De façon générale, nous plaidons dans le rapport pour une approche à la fois exigeante et pragmatique de l'unité et de la cohérence européennes. Il ne fait aucun doute que leur renforcement doit être un objectif, mais nous ne devons pas attendre l'unanimité pour agir, nous devons plutôt tout faire pour la susciter. Nous nous situons dans des calendriers où les choses s'accélèrent, où il faut réagir très vite. Pour pouvoir mettre en place une nouvelle politique au niveau de l'Union européenne il faut parfois plusieurs années, jusqu'à six ans, ce qui est énorme à l'échelle du temps contemporain. Ainsi, de petites coalitions peuvent avoir un effet d'entraînement, comme ce fut le cas avec le règlement sur le filtrage des investissements, d'abord porté par la France, l'Allemagne et l'Italie. La France peut avoir un rôle d'entraînement en ce sens en Europe, sans pour autant renoncer à sa relation bilatérale avec la Chine, qui doit permettre d'aborder des sujets qui nous concernent plus directement.

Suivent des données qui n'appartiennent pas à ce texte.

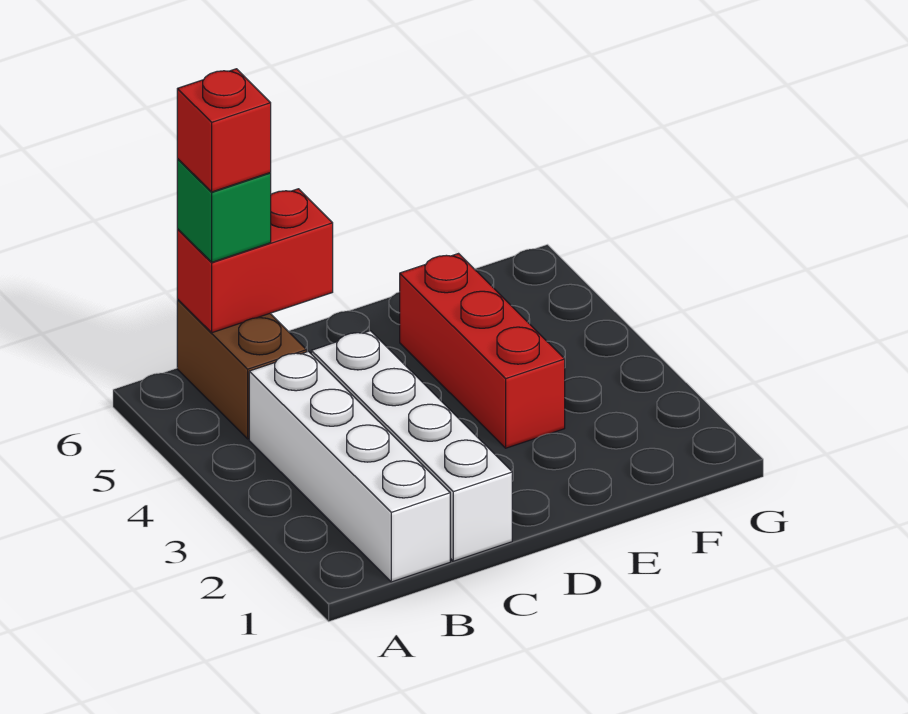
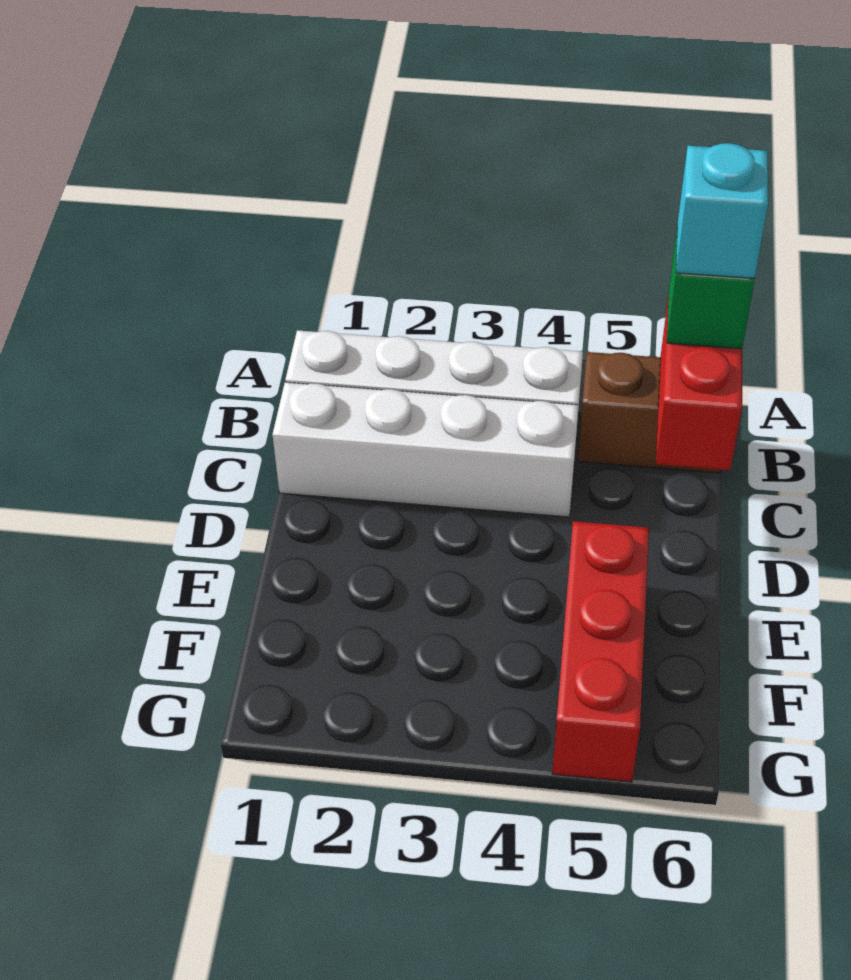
red 1x1 brick [177,69,271,192] -> cyan 1x1 brick [676,143,768,278]
red 1x3 brick [400,254,565,448] -> red 1x3 brick turned to [552,521,649,782]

Il existe aussi des pistes à même de renforcer concrètement la cohérence et la solidarité européennes, telles que la mise en place d'une task force européenne transversale au niveau de la Commission européenne ou la création d'un fonds de soutien pour les Etats membres de l'Union européenne victime de mesures de rétorsion, comme la Lituanie en a été l'objet ces derniers mois. Un tel fonds ne concernerait toutefois pas exclusivement la Chine mais tous les pays susceptibles de prendre de telles mesures à l'encontre d'un Etat européen. Le dialogue entre ambassades européennes en Chine doit aussi être mobilisé, afin d'assurer dans la mesure du possible notre coordination.

Enfin, la question de l'unité européenne se pose aussi dans le contexte de forte rivalité sino-américaine, dont Buon Tan a parlé. Dans le contexte géopolitique actuel, si nous voulons apparaître comme une troisième voie sur la scène internationale, nous avons en effet tout intérêt à parler d'une seule voix toutes les fois où cela est possible. Il faut éviter à tout prix le piège de la naïveté, ce qui a été trop souvent le cas durant les 30 dernières années, sans faire de compromis sur la défense de nos intérêts et de nos valeurs et en construisant nos partenariats au prisme de cet objectif. La montée en puissance chinoise a incité les Européens à se « géopolitiser » et nous devons trouver le moyen de le faire sans renoncer à notre identité. Nous vous remercions pour votre attention.